◆ **PROBLEM TO WORK ON**
In the data below, the answer is the run of lines from the line containing "[61,505,205,529] INTRODUÇÃO ->" through the line containing "(1187, 543) none", both included; print it exactly and nothing else.

◆ **EXTRACTED RECORDS**
++++++++++++++++++++

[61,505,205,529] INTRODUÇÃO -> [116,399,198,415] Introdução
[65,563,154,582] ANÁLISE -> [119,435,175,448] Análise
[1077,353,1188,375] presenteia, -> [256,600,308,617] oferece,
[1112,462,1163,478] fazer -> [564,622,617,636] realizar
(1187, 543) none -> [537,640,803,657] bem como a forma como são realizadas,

++++++++++++++++++++

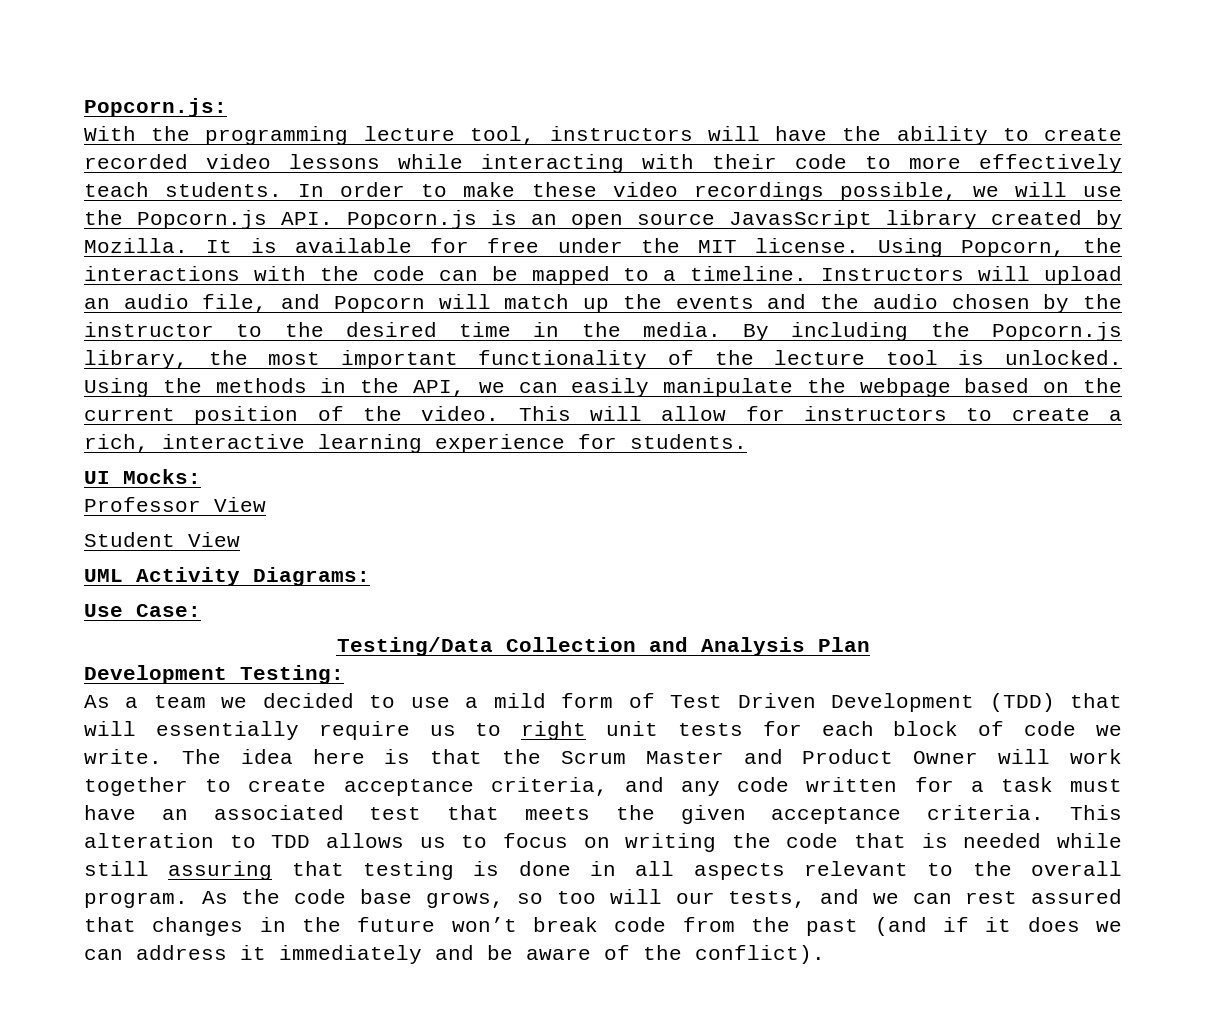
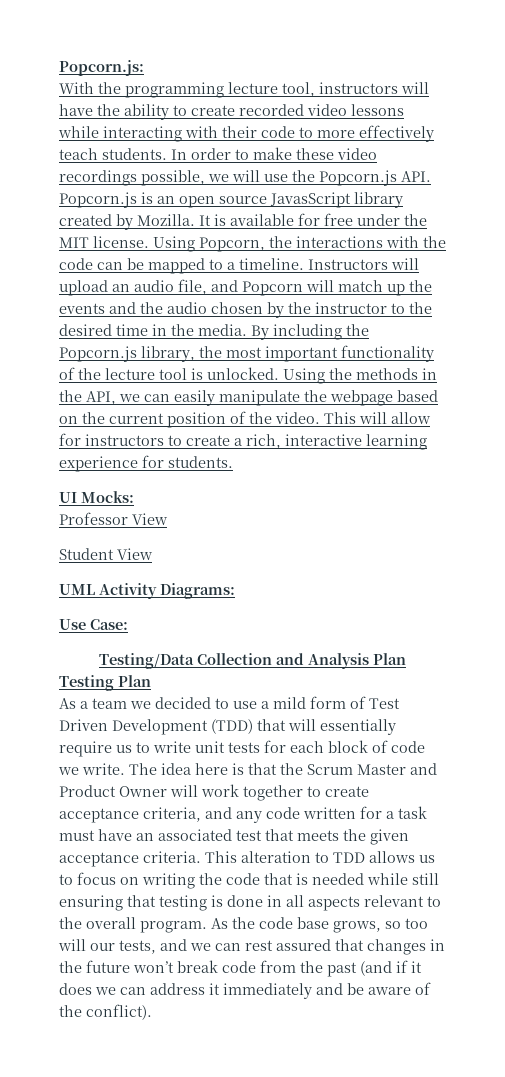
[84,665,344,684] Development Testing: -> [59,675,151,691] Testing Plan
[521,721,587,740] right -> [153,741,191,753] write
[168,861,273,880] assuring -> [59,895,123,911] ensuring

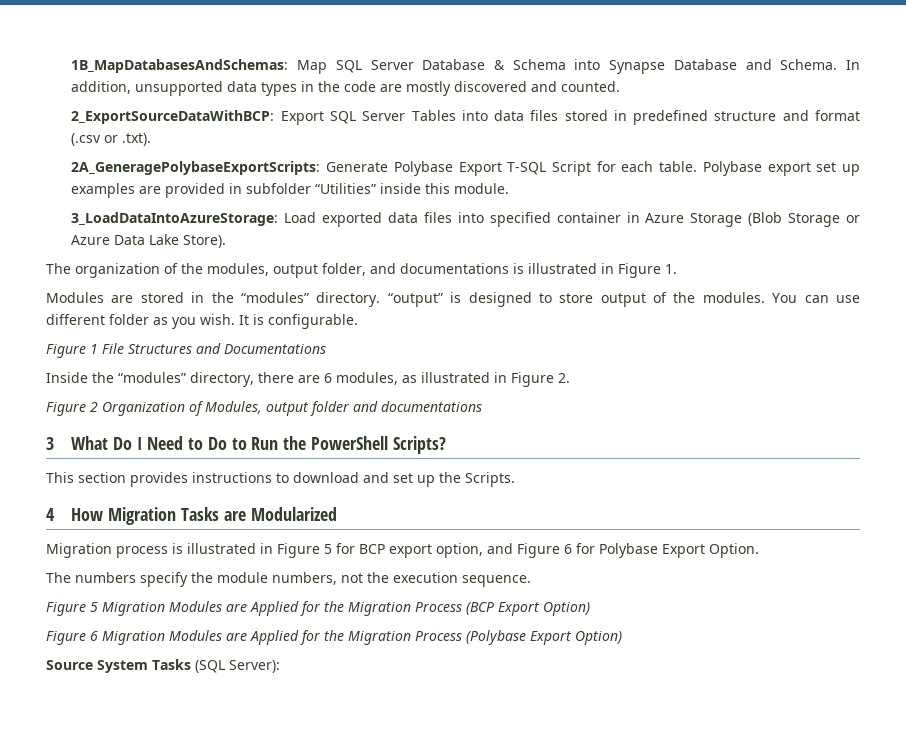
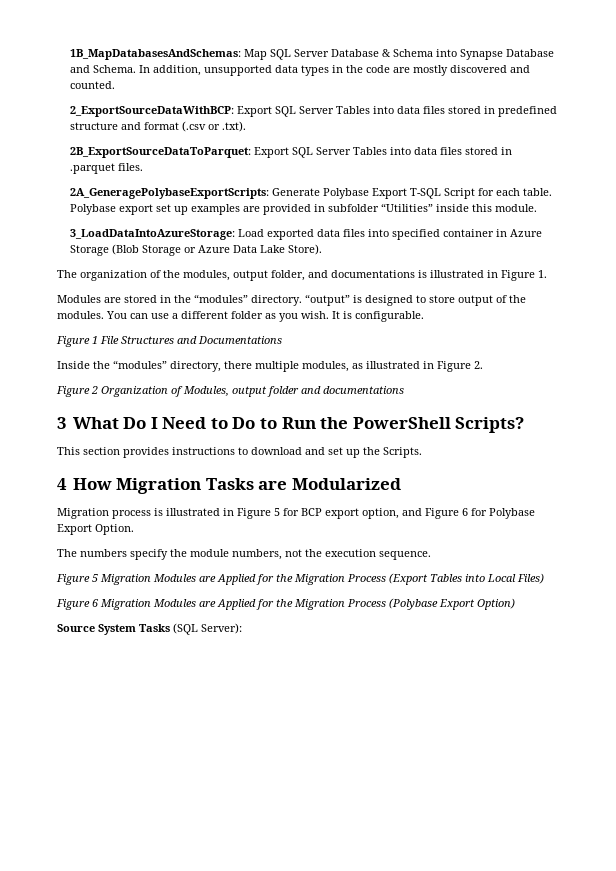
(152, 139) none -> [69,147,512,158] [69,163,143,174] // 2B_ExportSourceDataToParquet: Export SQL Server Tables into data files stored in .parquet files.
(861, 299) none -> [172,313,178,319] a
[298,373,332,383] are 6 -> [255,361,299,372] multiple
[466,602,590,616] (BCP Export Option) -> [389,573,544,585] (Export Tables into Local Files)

++++++++++++++++++++

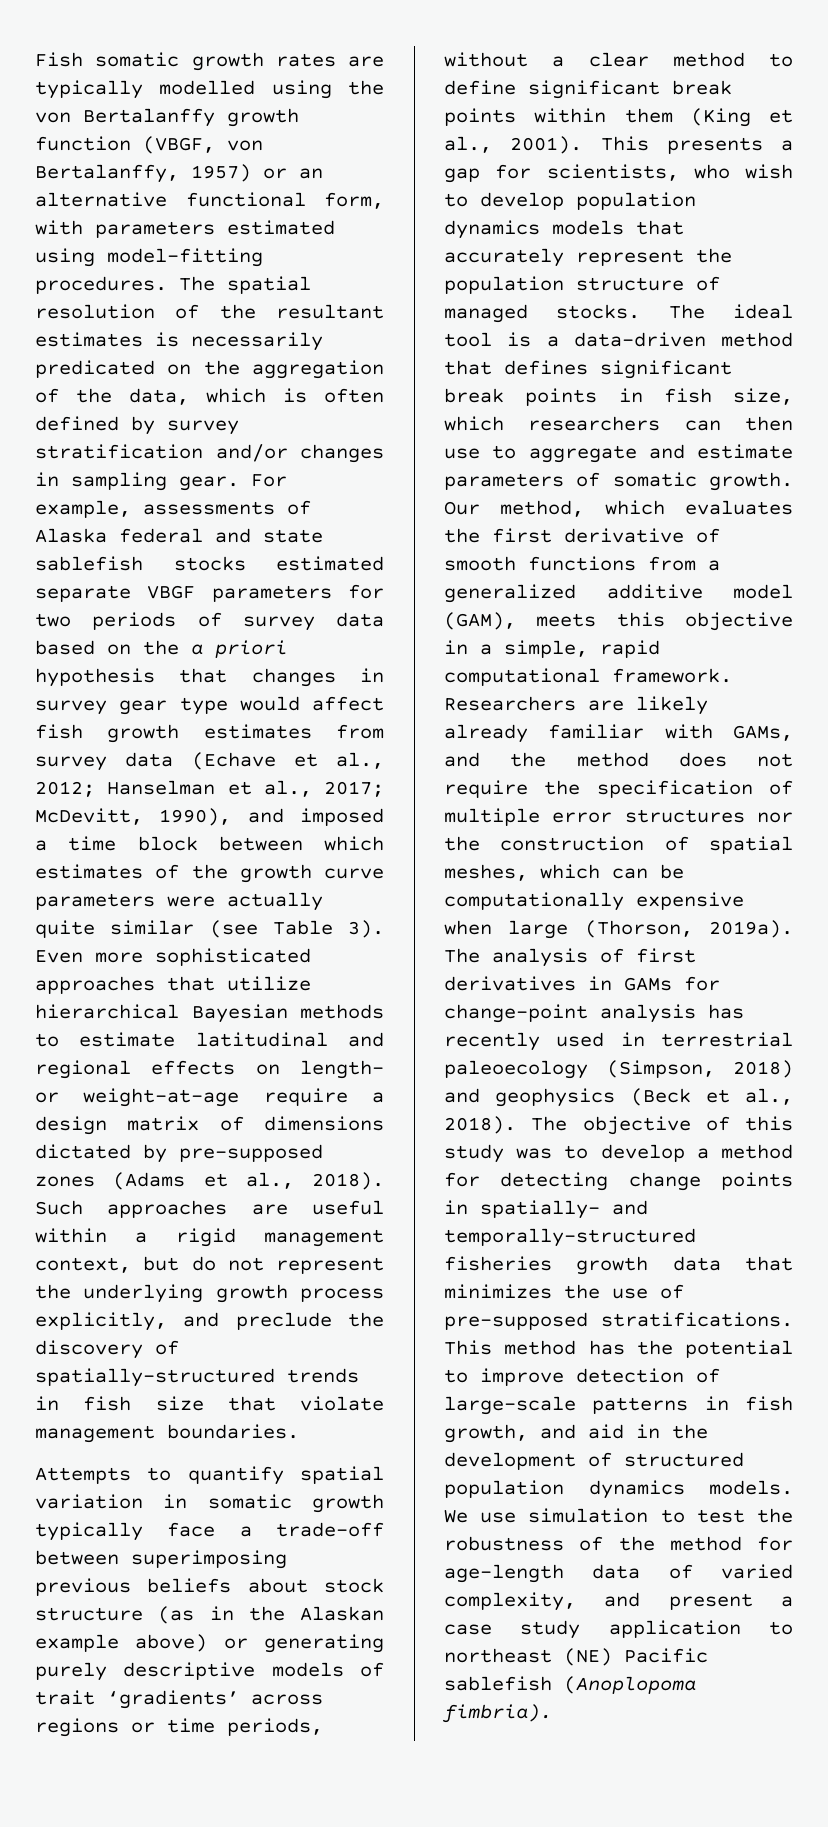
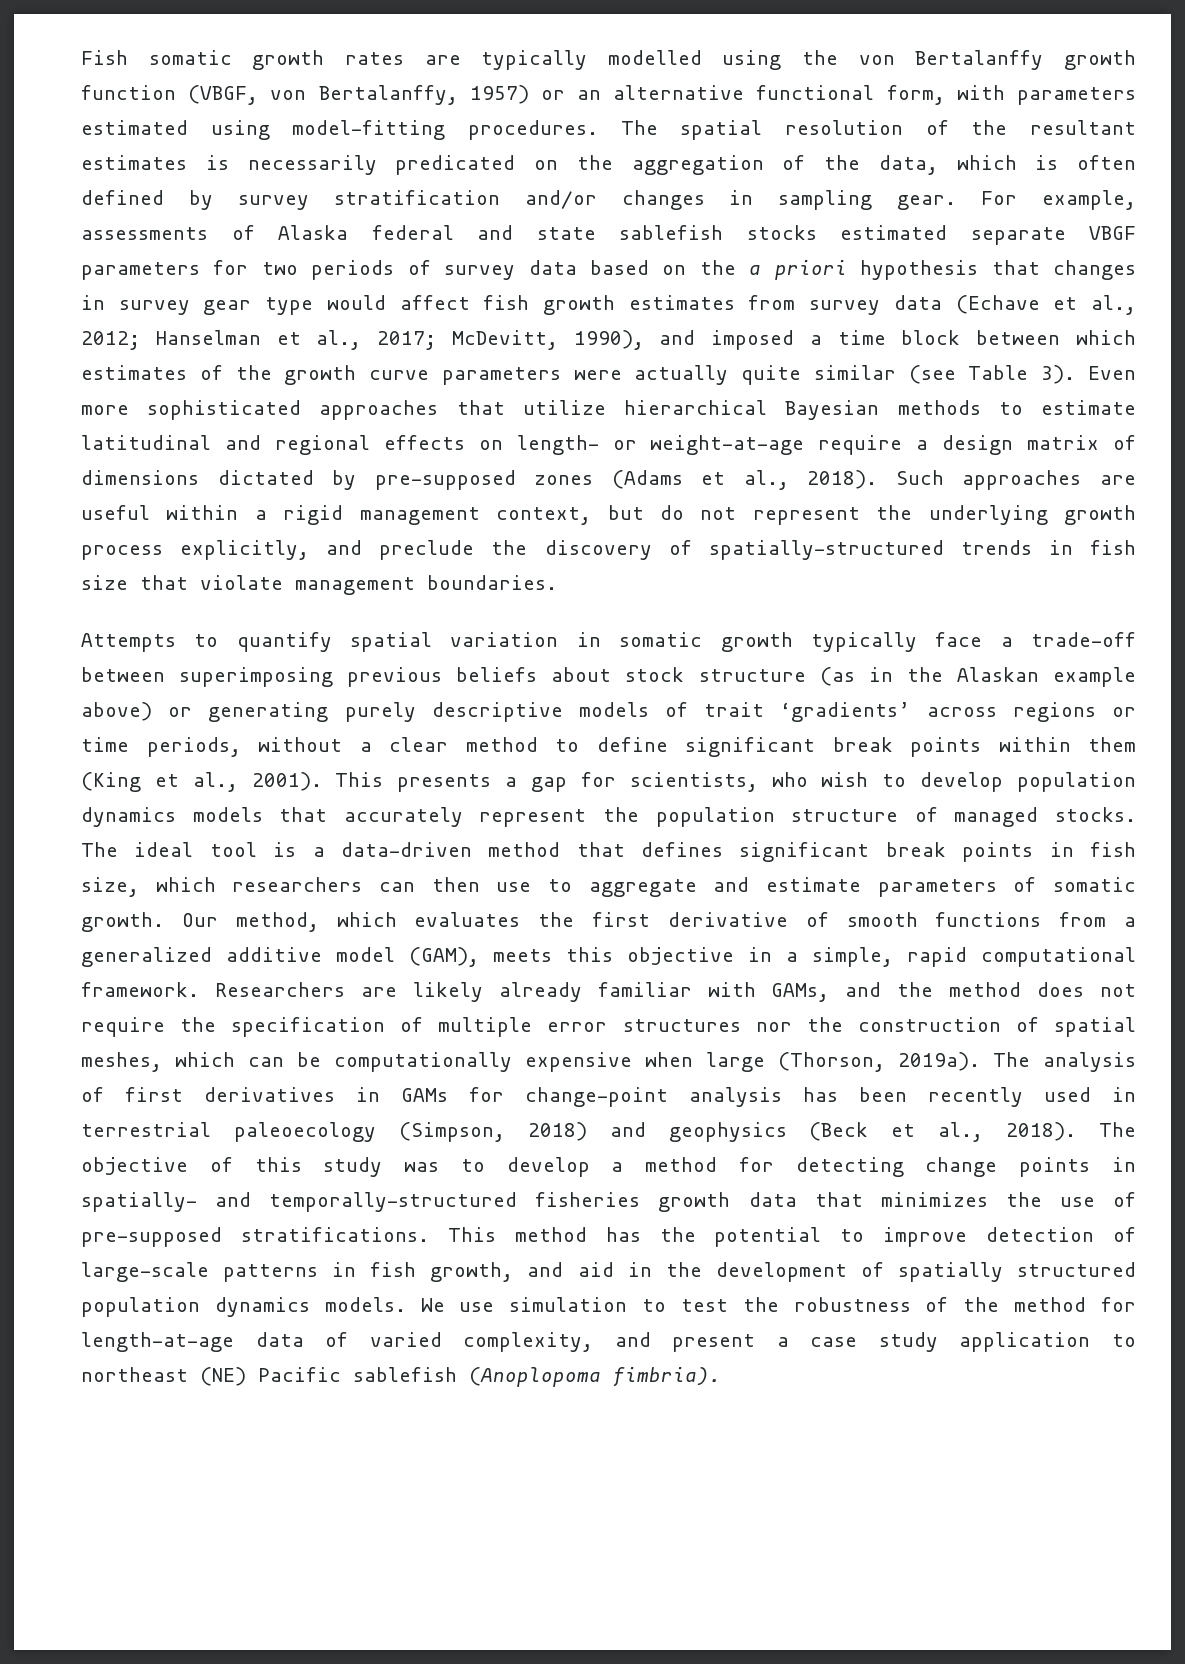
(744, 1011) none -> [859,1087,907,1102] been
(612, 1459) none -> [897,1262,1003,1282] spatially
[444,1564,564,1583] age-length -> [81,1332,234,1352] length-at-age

++++++++++++++++++++

◆ **REPLY**
[61,505,205,529] INTRODUÇÃO -> [116,399,198,415] Introdução
[65,563,154,582] ANÁLISE -> [119,435,175,448] Análise
[1077,353,1188,375] presenteia, -> [256,600,308,617] oferece,
[1112,462,1163,478] fazer -> [564,622,617,636] realizar
(1187, 543) none -> [537,640,803,657] bem como a forma como são realizadas,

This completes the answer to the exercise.